Une semaine s'écoula, le bateau était amarré dans un port depuis tout ce temps également. En effet, il fallait choisir entre deux destinations North Blue ou Wesh Blue. Le Cornellia avait des transactions commerciales sur les deux mers, plus rien retenait Salvicrus Rey sur South Blue. Ce qui préoccupait le capitaine était Cloé, elle avait peut-être de la famille, il ne voulait pas l'obliger à suivre son navire sur une autre mer. Il était dans sa cabine depuis que le bateau était amarré, à se rogner les ongles d'inquiétude. L'équipage était également inquiet pour leur capitaine, Cloé décida de parler à Rey pour voir le mal-être de l'homme. Elle rentra dans la cabine et vit l'homme assit, la tête entre ses mains. Elle se rapprocha de l'homme et se tint devant le bureau.

«  Rey, on est tous inquiet pour vous. Que se passe t il ? »
« Ma petite Cloé, j'ai une lourde décision à prendre et elle te concerne aussi. »
« Oui, j'écoute. »
« Je pense quitter South Blue pour aller sur Westh Blue pour les affaires. Mais je ne veux pas que tu nous suives s'il y a quelque chose qui te retiens ici. »

Elle réfléchissait quelques instants, elle ne pouvait pas encore revenir immédiatement sur Lust Island, c'était trop tôt et dangereux pour elle. Puis l'équipage du Cornellia était devenu une seconde famille, la réponse se fit attendre.

« Je reste Rey, je dois encore payer ma dette envers vous, alors partons sur Westh Blue. »

L'homme tait ravit d'apprendre la nouvelle, pour lui Cloé était une deuxième fille et pour l'équipage une petite sœur à protéger. Il quitta son bureau, prit la jeune femme dans ses bras, la joie remplissait le visage de l'homme. La jeune femme murmura au capitaine.

« Allons l'annoncer à l'équipage. »

Ils sortirent ensemble accolés, bras dessus, bras dessous, le capitaine avait des larmes qui coulaient sur les joues accompagnaient d'un sourire jusqu'aux oreilles tout comme Cloé qui souriait seulement.

« Elle reste mes amis ! »
« Hourra ! »

Tous les matelots sautèrent de joie et dansèrent, la nouvelle avait réjouit les cœurs de l'équipage. Mais le capitaine reprit les choses en mains.

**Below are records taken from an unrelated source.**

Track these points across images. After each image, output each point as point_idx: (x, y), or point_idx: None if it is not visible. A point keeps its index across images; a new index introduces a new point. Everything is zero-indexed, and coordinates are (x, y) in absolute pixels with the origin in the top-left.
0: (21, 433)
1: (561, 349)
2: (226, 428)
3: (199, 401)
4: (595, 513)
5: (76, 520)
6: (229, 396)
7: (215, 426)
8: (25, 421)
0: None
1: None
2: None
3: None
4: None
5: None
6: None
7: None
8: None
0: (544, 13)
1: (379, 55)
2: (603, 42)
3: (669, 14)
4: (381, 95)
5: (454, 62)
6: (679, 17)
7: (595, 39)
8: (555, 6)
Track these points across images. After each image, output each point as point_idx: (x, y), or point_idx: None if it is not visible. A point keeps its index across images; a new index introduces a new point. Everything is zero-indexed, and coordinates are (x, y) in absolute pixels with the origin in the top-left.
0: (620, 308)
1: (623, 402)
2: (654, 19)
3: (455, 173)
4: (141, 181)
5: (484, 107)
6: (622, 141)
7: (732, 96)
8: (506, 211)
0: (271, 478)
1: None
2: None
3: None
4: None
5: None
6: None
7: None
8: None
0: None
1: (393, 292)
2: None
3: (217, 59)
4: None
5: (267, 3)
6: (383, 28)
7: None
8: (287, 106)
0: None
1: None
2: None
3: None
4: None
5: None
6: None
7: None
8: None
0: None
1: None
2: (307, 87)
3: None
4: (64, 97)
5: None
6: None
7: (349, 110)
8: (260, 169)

« Finis de rêvasser bande de bons à rien ! Il faut partir pour Westh Blue, on s'active ! »

Les voiles se tendues, les cordages noués, l'activité battait son plein sur le navire. Cloé n'avait jamais mis les pieds sur cette mer, une nouvelle aventure l'attendait. Elle était surexcitée et s'installa à l'avant du bateau pour regarder une derrière fois South Blue avant de revenir un jour chez elle à Lust Island. Ce voyage allait durait environ 3 mois pour arriver sur Westh Blue.